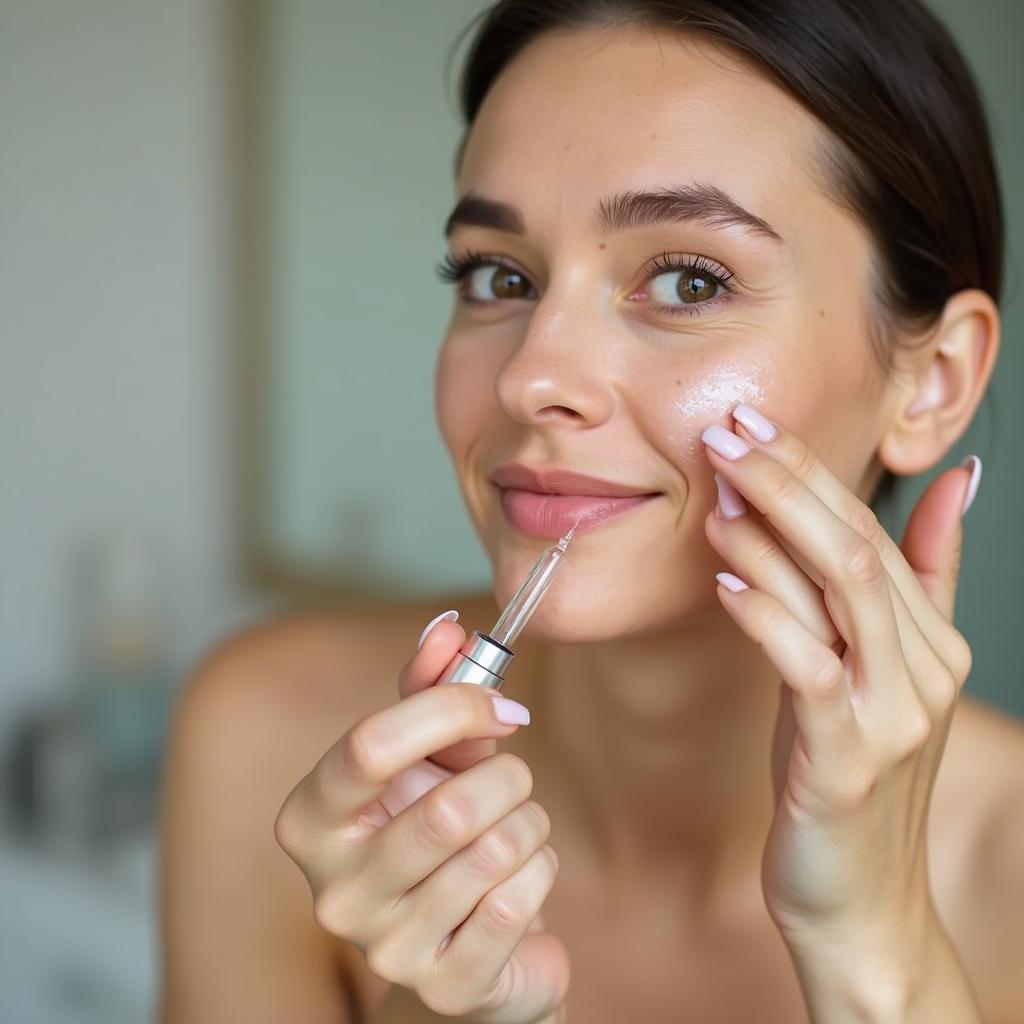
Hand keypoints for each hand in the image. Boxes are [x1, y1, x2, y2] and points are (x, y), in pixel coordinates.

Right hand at [274, 618, 569, 1023]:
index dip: (451, 709)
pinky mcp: (444, 989)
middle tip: (514, 780)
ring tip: (517, 828)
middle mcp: (334, 889)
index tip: (498, 707)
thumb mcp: (429, 754)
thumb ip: (431, 688)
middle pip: (448, 806)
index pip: (370, 744)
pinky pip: (520, 900)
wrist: (465, 944)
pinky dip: (540, 869)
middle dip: (508, 778)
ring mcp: (385, 947)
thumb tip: (447, 630)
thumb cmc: (438, 830)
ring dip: (529, 823)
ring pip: (495, 849)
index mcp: (311, 818)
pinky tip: (522, 876)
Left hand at [701, 403, 977, 953]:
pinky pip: (807, 667)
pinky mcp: (848, 757)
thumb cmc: (850, 775)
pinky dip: (767, 615)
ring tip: (718, 490)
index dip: (809, 470)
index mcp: (929, 639)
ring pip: (840, 591)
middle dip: (789, 480)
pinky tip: (726, 581)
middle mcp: (923, 668)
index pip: (870, 529)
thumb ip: (920, 581)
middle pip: (857, 545)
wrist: (860, 900)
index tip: (751, 423)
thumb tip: (957, 483)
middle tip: (728, 432)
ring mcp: (892, 713)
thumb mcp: (883, 673)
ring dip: (774, 532)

—————

YOUR TASK: Reproduce the records, all of them, word for word; omit the pictures.

WRITTEN SOLUTION:
Hand keypoints for each hand in the image. Boxes are [x1, y1, x2, y2] and points are (x, y), in pixel coordinates.

Right hand at [274, 618, 569, 1023]:
index dip: (451, 709)
pinky mcp: (444, 989)
middle tip: (514, 780)
ring tip: (517, 828)
middle mcp: (334, 889)
index tip: (498, 707)
thumb mcp: (429, 754)
thumb ip: (431, 688)
middle pip: (448, 806)
index pip: (370, 744)
pinky pip: (520, 900)
wrist: (465, 944)
pinky dip: (540, 869)
middle dip: (508, 778)
ring mcp: (385, 947)
thumb tip: (447, 630)
thumb cmc: (438, 830)
ring dip: (529, 823)
ring pip: (495, 849)
index mcp: (311, 818)
pinky tip: (522, 876)
Left hand at [701, 403, 977, 953]:
pinky pip: (807, 667)
pinky mcp: (848, 757)
thumb cmc: (850, 775)
pinky dip: (767, 615)
ring tip: (718, 490)
index dip: (809, 470)
index mcp: (929, 639)
ring pip: (840, 591)
middle dip: (789, 480)
pinky tip: (726, 581)
middle mcp: (923, 668)
index pip: (870, 529)
thumb ip: (920, 581)
middle pip: (857, 545)
wrist: (860, 900)
index tip: (751, 423)
thumb tip: (957, 483)
middle tip: (728, 432)
ring mcp: (892, 713)
thumb mcp: (883, 673)
ring dip: (774, 532)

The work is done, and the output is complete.